Don’t look for the Federal Reserve to make good on its plans to bump up short-term rates or to end its bond buying for a while, says economist Nouriel Roubini, known for his bearish views.
“They are going to wimp out,” the CEO of Roubini Macro Associates said in an interview with Bloomberg Television. “They are going to postpone any finishing of tapering or raising rates.”
The Fed has indicated that it intends to begin tapering its $120-billion-per-month bond-buying campaign, likely starting later this year and ending next summer. The so-called dot plot from its September meeting, a poll of Fed board members’ projections, signaled they are evenly split on whether to start boosting the federal funds rate in 2021 or 2022.

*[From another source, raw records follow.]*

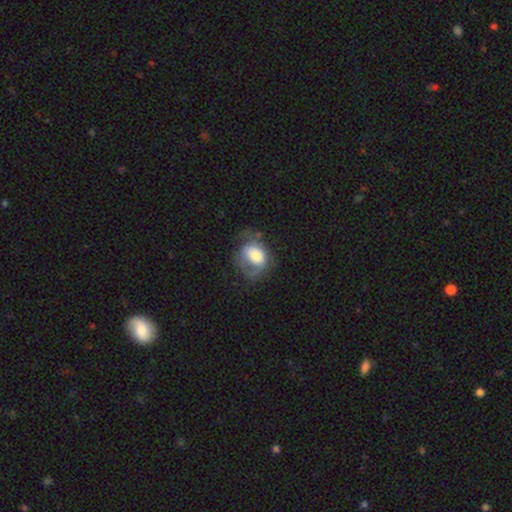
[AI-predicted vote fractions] smooth 60%, featured or disk 32%, star or artifact 8%. Down the decision tree: how rounded — in between (51%); merging — none (38%).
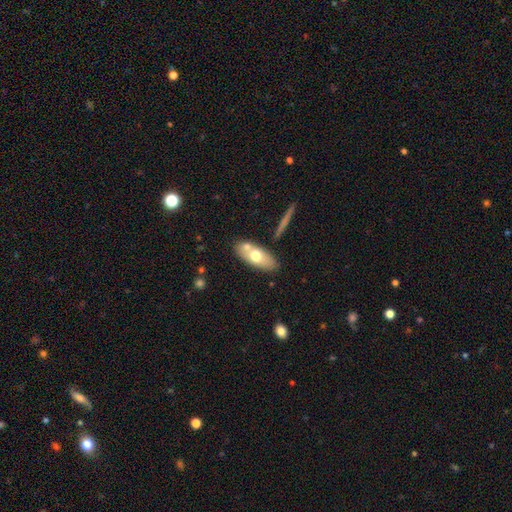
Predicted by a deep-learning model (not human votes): smooth-or-featured: smooth: 63% | featured or disk: 30% | star or artifact: 7%
  how-rounded: in between: 83% | cigar-shaped: 13% | round: 4%
  merging: none: 66% | merger: 18% | minor disturbance: 13% | major disturbance: 3%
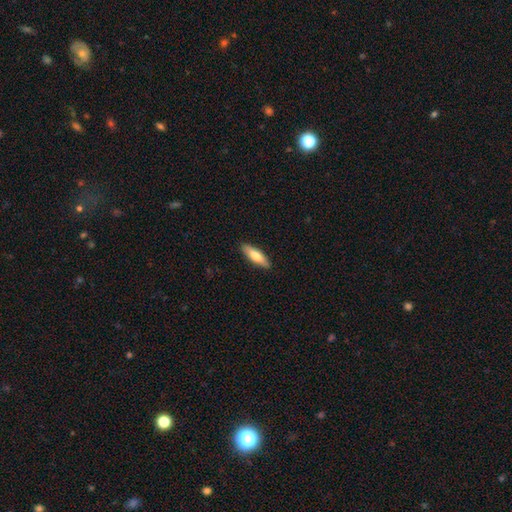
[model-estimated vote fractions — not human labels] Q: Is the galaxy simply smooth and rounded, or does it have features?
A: smooth — 74%.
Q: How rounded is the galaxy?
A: cigar-shaped — 52%.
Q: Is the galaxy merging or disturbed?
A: none — 88%.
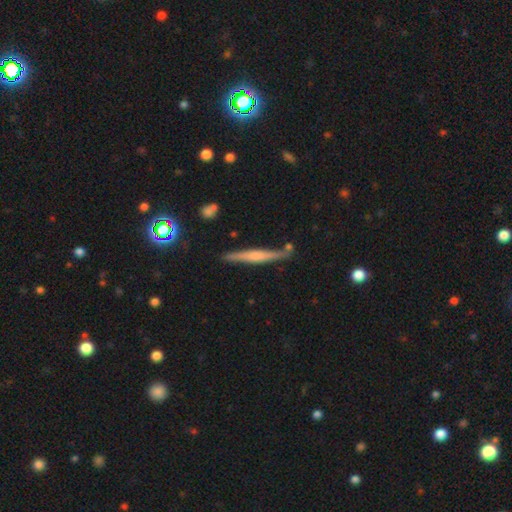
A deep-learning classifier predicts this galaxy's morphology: This is possibly a featured or disk galaxy (57%). It is clearly viewed edge-on (96%). Edge-on bulge: possibly rounded (53%). Merging: clearly none (81%).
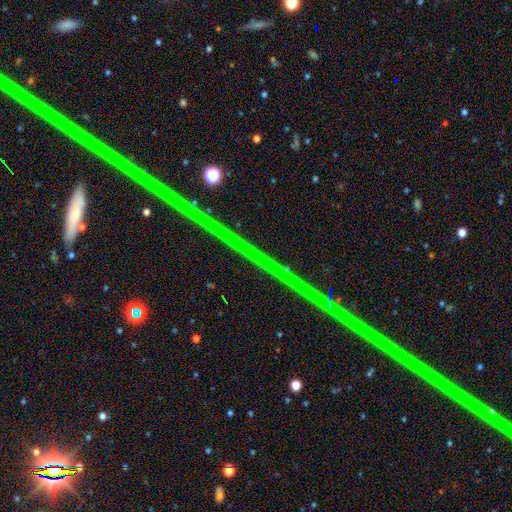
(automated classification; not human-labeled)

Roubini described a stagflation scenario, where inflation above 3% persists for several quarters and economic growth slows. The just-reported Consumer Price Index (CPI) for September, up 5.4% from 12 months before, adds some impetus to the inflation part of the equation. Higher inflation numbers began cropping up in the spring. And analysts have lowered their estimates for gross domestic product (GDP) growth, albeit not to any alarming level. The Conference Board estimates the economy will slow to a 3.5% yearly pace in the third quarter, down from 6.7% in the second period.
Stagflation, meaning growth slides as inflation accelerates, will be with us “for several quarters,” Roubini said. He is listened to because of his one huge spot-on forecast. Nicknamed Dr. Doom, he won renown for predicting the housing bust and its devastating effect on the world economy, an augury that came true in 2008.
Let’s face it: Roubini’s idea of stagflation lacks the extremes, longevity, and destructive power of the 1970s version. But his stagflation, as he describes it, will have its most profound impact on Fed policy and those of other central banks. “It becomes a very tough dilemma for central banks,” he said. If growth slows, the Fed will “end up being dovish.”
Although the Fed’s official line is that the current inflation spurt is temporary, Roubini pointed to evidence that some of its causes show little signs of abating, namely supply chain bottlenecks and labor shortages. And these forces also are slowing economic growth, he noted.
None of this will be kind to the stock market, he added. Ditto for bonds, as he expects long bond yields to potentially keep escalating, pushing down their prices. The 10-year Treasury closed Tuesday at 1.58% and has traveled quite a distance since early August, when it was 1.17%.
Roubini’s recommendations for refuge interim investments were pretty standard fare for an inflation scenario: Treasury inflation-protected securities (TIPS), real estate, and commodities such as gold and oil. He predicted that oil, now going for just about $80 per barrel, likely will reach $100 before too long, depending on the winter weather and factors such as the behavior of foreign crude producers like Saudi Arabia.